Der Aufstand von Kaiseraugst war in gewissem Sinn eine Parallele: Er brachte ein Projekt zum Stillstand, das über eine rechtskräftige Bewilligung verfügte. Und weder hat die Demokratie schweizerischer Prägung irgend einen Schaden genommen noch liesse sich heute behaupten, der Verzicht auf das Atomkraftwerk habe in der Region Basel traumatische Folgen hinterlassen.
Tatsache ist: Die Zollfreistrasse wäre nicht der Weltuntergang, sie brächte in beschränktem Mass eine örtliche Entlastung. Aber die Strasse hat, das lässt sich nicht wegdiskutieren, andernorts ihren Preis und sie belastet bisher kaum berührte Gebiete. Letztlich ein Nullsummenspiel. Dass inoffiziell eine Mehrheit der sieben Basler Regierungsräte das Projekt für einen Anachronismus hält, spricht für sich.
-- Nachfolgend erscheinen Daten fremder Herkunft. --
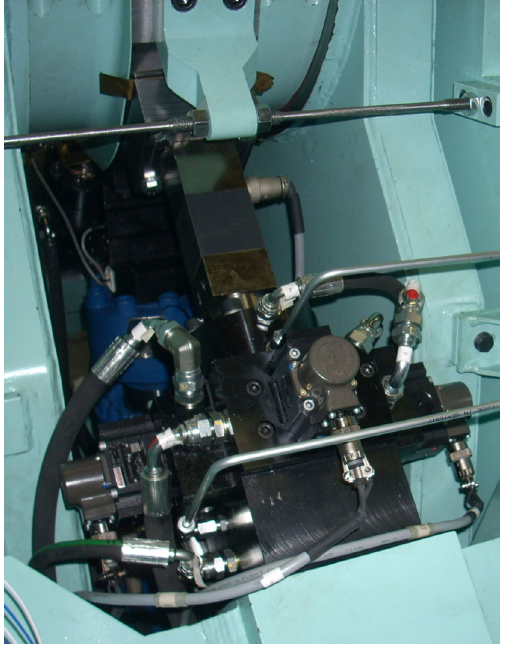
Fig. 4 Image of one of two dynamic actuators of tilting pad journal bearing test rig. Fig. 5 Image of tilting pad journal bearing test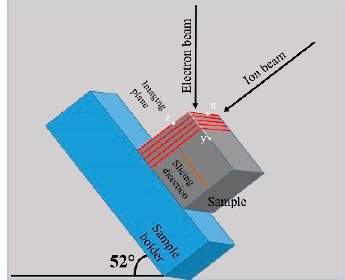
Figure 9. Schematic illustration of the sample, ion beam and electron beam for serial sectioning in the FIB-SEM, in order to perform 3D tomographic reconstruction.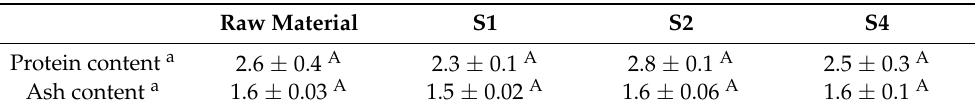
Table A1. Protein and ash contents (g/100 g dm, mean value ± standard deviation, n = 3) of extruded enzymatically treated apple pomace (raw and extruded). S1: only transport elements, S2: two reverse elements, S4: two reverse elements and a kneading block.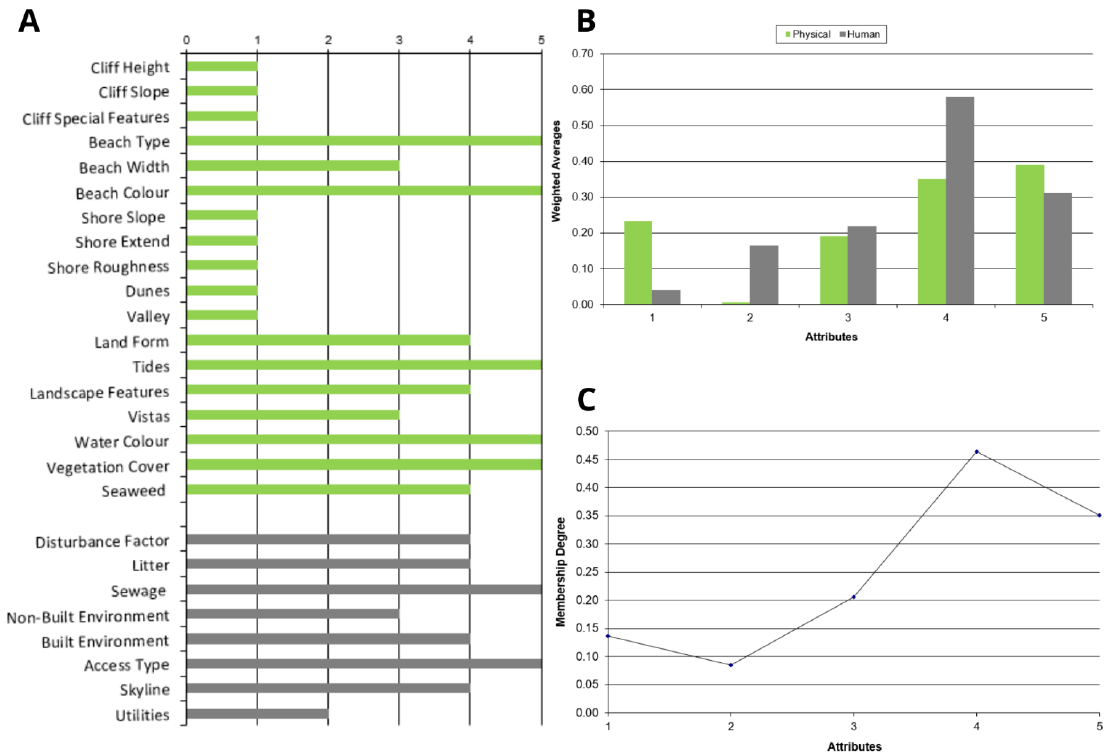
Figure 5. CSES parameters ratings for Formentor, Mallorca (D: 0.77; class II) ( A ), weighted averages vs. attributes ( B ) and membership degree vs. attributes ( C ).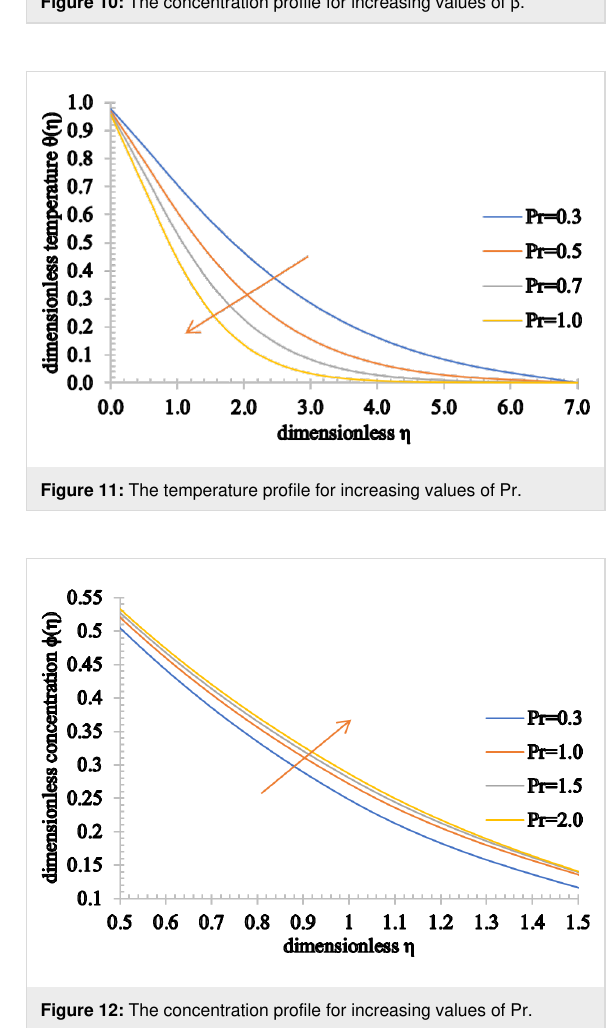
between the kinetic energy of the fluid particles and the bound- ary layer enthalpy. The kinetic energy of the fluid particles in- creases for higher values of Ec . Hence, the temperature of the fluid rises marginally and therefore, the associated momentum and thermal boundary layer thickness are enhanced.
In diesem realpolitischen Ernstfall ist von grenzüberschreitender Verständigung oder gar Regio-Solidarität nicht mehr viel zu spüren. Deutschland kann bürokratisch korrekt auf Vertrags-Erfüllung beharren. Und den gewählten Lokalpolitikern sind die Wählerinnen und Wähler näher als Riehemer Ufergehölz. Auf schweizerischer Seite kann höchstens eine aktuelle Pulsmessung noch an der verfahrenen Lage etwas ändern: Wenn eine Massenmobilisierung gelingt, die dokumentiert, dass Volksherrschaft auch jenseits eines angejahrten Staatsvertrags lebt. Gelingt die Mobilisierung nicht, muss vollstreckt werden, was dereinst wohl als "realpolitischer Zwang" bedauert werden wird.